Consigne: Extrayez toutes les lignes de texte des enregistrements ci-dessous et recopiez-les à l'identique. N'incluez pas les images dans votre réponse.

Enregistrements fournis:
------

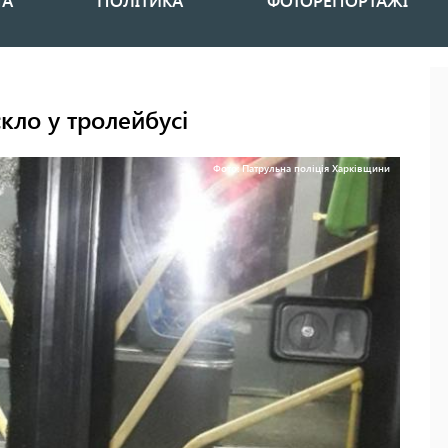
НА
ПОЛІТИКА
ФОТОРЕПОРТАЖІ
скло у тролейбусі
Фото: Патрульна поліція Харківщини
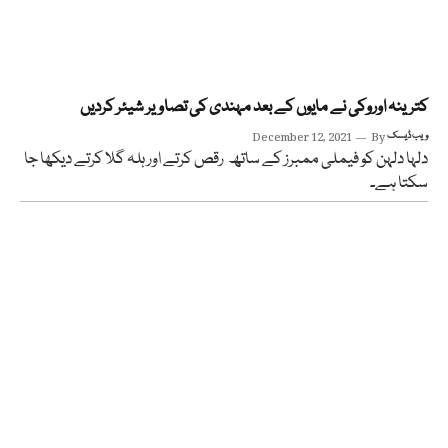
کترینہ اوروکی نے مایوں کے بعد مہندی کی تصاویر شیئر کردیں
ویب ڈیسک
By
December 12, 2021
دلہا دلہن کو فیملی ممبرز کے ساتھ رقص کرتے اور ہلہ گلا کرتے دیکھا جا
سکتا ہے۔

------

Réponse rédigée:
НА
ПОЛІТИКА
ФОТОРЕПОРТАЖІ
скло у тролейбусі
Фото: Патрульна поліція Харківщини
کترینہ اوروکی نے مایوں کے بعد مہندی کی تصاویر شیئر کردیں
ویب ڈیسک
By
December 12, 2021
دلہا دلہن کو فیملی ممبرز کے ساتھ رقص کرتے اور ہلہ گلا کرتے دیکھا جا
سکتا ہے۔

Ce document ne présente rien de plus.